ET:Brent stays above $106; heads for worst week since December
SINGAPORE: Brent steadied above $106 per barrel on Friday after hitting a 5-month low in the prior session, but prices were headed for their worst week since December as bleak U.S. data and bulging inventories dimmed the outlook for demand.
Data from top oil consumer the United States has been dull all week long, with weaker-than-expected growth in manufacturing activity, disappointing private sector hiring and higher jobless claims. A surge in U.S. crude inventories to the highest since 1990 has further pressured prices.

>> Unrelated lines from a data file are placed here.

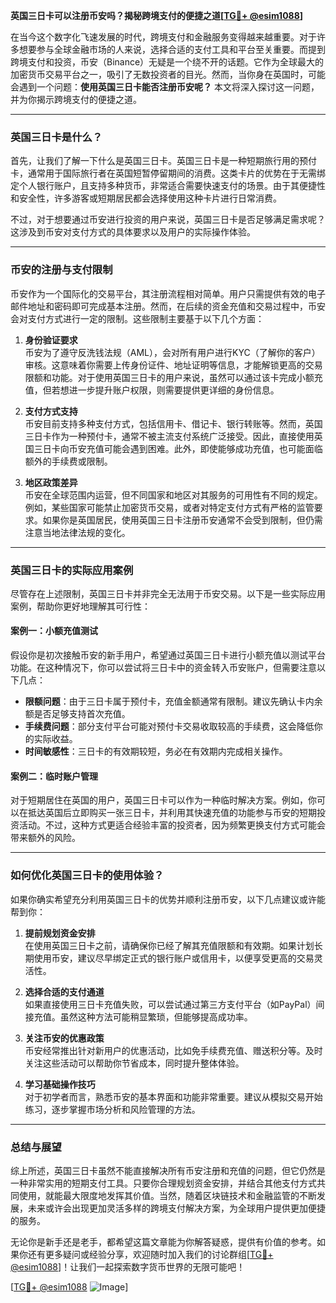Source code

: **英国三日卡可以注册币安吗？揭秘跨境支付的便捷之道[[TG💪+ @esim1088](https://t.me/s/esim1088)]**

在当今这个数字化飞速发展的时代，跨境支付和金融服务变得越来越重要。对于许多想要参与全球金融市场的人来说，选择合适的支付工具和平台至关重要。而提到跨境支付和投资，币安（Binance）无疑是一个绕不开的话题。它作为全球最大的加密货币交易平台之一，吸引了无数投资者的目光。然而，当你身在英国时，可能会遇到一个问题：**使用英国三日卡能否注册币安呢？** 本文将深入探讨这一问题，并为你揭示跨境支付的便捷之道。

---

### 英国三日卡是什么？

首先，让我们了解一下什么是英国三日卡。英国三日卡是一种短期旅行用的预付卡，通常用于国际旅行者在英国短暂停留期间的消费。这类卡片的优势在于无需绑定个人银行账户，且支持多种货币，非常适合需要快速支付的场景。由于其便捷性和安全性，许多游客或短期居民都会选择使用这种卡片进行日常消费。

不过，对于想要通过币安进行投资的用户来说，英国三日卡是否足够满足需求呢？这涉及到币安对支付方式的具体要求以及用户的实际操作体验。

---

### 币安的注册与支付限制

币安作为一个国际化的交易平台，其注册流程相对简单。用户只需提供有效的电子邮件地址和密码即可完成基本注册。然而，在后续的资金充值和交易过程中，币安会对支付方式进行一定的限制。这些限制主要基于以下几个方面：

1. **身份验证要求**  
   币安为了遵守反洗钱法规（AML），会对所有用户进行KYC（了解你的客户）审核。这意味着你需要上传身份证件、地址证明等信息，才能解锁更高的交易限额和功能。对于使用英国三日卡的用户来说，虽然可以通过该卡完成小额充值，但若想进一步提升账户权限，则需要提供更详细的身份信息。

2. **支付方式支持**  
   币安目前支持多种支付方式，包括信用卡、借记卡、银行转账等。然而，英国三日卡作为一种预付卡，通常不被主流支付系统广泛接受。因此，直接使用英国三日卡向币安充值可能会遇到困难。此外，即使能够成功充值，也可能面临额外的手续费或限制。

3. **地区政策差异**  
   币安在全球范围内运营，但不同国家和地区对其服务的可用性有不同的规定。例如，某些国家可能禁止加密货币交易，或者对特定支付方式有严格的监管要求。如果你是英国居民，使用英国三日卡注册币安通常不会受到限制，但仍需注意当地法律法规的变化。

---

### 英国三日卡的实际应用案例

尽管存在上述限制，英国三日卡并非完全无法用于币安交易。以下是一些实际应用案例，帮助你更好地理解其可行性：

#### 案例一：小额充值测试
假设你是初次接触币安的新手用户，希望通过英国三日卡进行小额充值以测试平台功能。在这种情况下，你可以尝试将三日卡中的资金转入币安账户，但需要注意以下几点：
- **限额问题**：由于三日卡属于预付卡，充值金额通常有限制。建议先确认卡内余额是否足够支持首次充值。
- **手续费问题**：部分支付平台可能对预付卡交易收取较高的手续费，这会降低你的实际收益。
- **时间敏感性**：三日卡的有效期较短，务必在有效期内完成相关操作。

#### 案例二：临时账户管理
对于短期居住在英国的用户，英国三日卡可以作为一种临时解决方案。例如，你可以在抵达英国后立即购买一张三日卡，并利用其快速充值的功能参与币安的短期投资活动。不过，这种方式更适合经验丰富的投资者，因为频繁更换支付方式可能会带来额外的风险。

---

### 如何优化英国三日卡的使用体验？

如果你确实希望充分利用英国三日卡的优势并顺利注册币安，以下几点建议或许能帮到你：

1. **提前规划资金安排**  
   在使用英国三日卡之前，请确保你已经了解其充值限额和有效期。如果计划长期使用币安，建议尽早绑定正式的银行账户或信用卡，以便享受更高的交易灵活性。

2. **选择合适的支付通道**  
   如果直接使用三日卡充值失败，可以尝试通过第三方支付平台（如PayPal）间接充值。虽然这种方法可能稍显繁琐，但能够提高成功率。

3. **关注币安的优惠政策**  
   币安经常推出针对新用户的优惠活动，比如免手续费充值、赠送积分等。及时关注这些活动可以帮助你节省成本，同时提升整体体验。

4. **学习基础操作技巧**  
   对于初学者而言，熟悉币安的基本界面和功能非常重要。建议从模拟交易开始练习，逐步掌握市场分析和风险管理的方法。

---

### 总结与展望

综上所述，英国三日卡虽然不能直接解决所有币安注册和充值的问题，但它仍然是一种非常实用的短期支付工具。只要你合理规划资金安排，并结合其他支付方式共同使用，就能最大限度地发挥其价值。当然，随着区块链技术和金融监管的不断发展，未来或许会出现更加灵活多样的跨境支付解决方案，为全球用户提供更加便捷的服务。

无论你是新手还是老手，都希望这篇文章能为你解答疑惑，提供有价值的参考。如果你还有更多疑问或经验分享，欢迎随时加入我们的讨论群组[[TG💪+ @esim1088](https://t.me/s/esim1088)]！让我们一起探索数字货币世界的无限可能吧！

[[TG💪+ @esim1088](https://t.me/s/esim1088) ![Image](https://i.postimg.cc/4NQfJmqS/Snipaste-2025-05-13-00-14-12.png)]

"Commodity markets are telling us the real story, and that is there is simply no demand out there," said Jonathan Barratt, chief executive of Sydney-based commodity research firm Barratt's Bulletin. "There has been no real substance to the stimulus, because the level of economic activity is clearly reflected in the data we've seen coming through all this week."
Brent crude rose slipped 2 cents to $106.32 a barrel by 0654 GMT, off an earlier high of $106.65. It dropped to a five-month low of $105.29 on Thursday and is set for a weekly loss of more than 3 percent.
U.S. crude edged down 22 cents to $93.04 a barrel, off a two-week low of $92.12 hit in the prior session but down about a little over 4 percent for the week -- its largest weekly fall since September.
"The selling yesterday was justified," said Victor Shum, oil consultant at IHS in Singapore. "Oil futures are overbought, or are still overbought given the overall economic picture."
Even an aggressive move by the Bank of Japan to pump more than $1.4 trillion into the economy in less than two years failed to lift investor confidence.
"That initial euphoria from the start of the year is gone, and investors are now risk off and rightly so, the BOJ stimulus is aggressive but what does that really mean, in terms of real economic activity?" Barratt said.
"What we'll be watching for today is the unemployment numbers tonight," he said, referring to the key U.S. nonfarm payrolls data.
A Reuters poll predicted a 200,000 increase in U.S. jobs last month, down from 236,000 in February, but still well above the monthly normal average in recent years.
GEOPOLITICAL TENSIONS ON THE BOIL
Investors are also keeping an eye on escalating tensions on the Korean peninsula and a standoff between Iran and the West over Tehran's disputed nuclear program.
World powers meeting later on Friday in the Kazakh city of Almaty will urge Iran to accept their offer to ease some economic sanctions if it ceases its most sensitive nuclear work.
Although there is little chance of a breakthrough, the six powers, the United States, Russia, China, France, Britain and Germany, will be mindful of Israel's impatience with the current diplomatic efforts.
"This is always going to be in the back of the minds of investors, this quarter we should expect to see heightened tensions on the geopolitical front," Barratt said.
"Barack and Netanyahu really came together when they met in March, and they understand just what is at stake."
Investors are also increasingly wary of North Korean risks since the North decided to ban entry to workers from the South to their joint industrial complex, and Washington made military moves and remarks showing that it takes Pyongyang's threats to attack the United States seriously.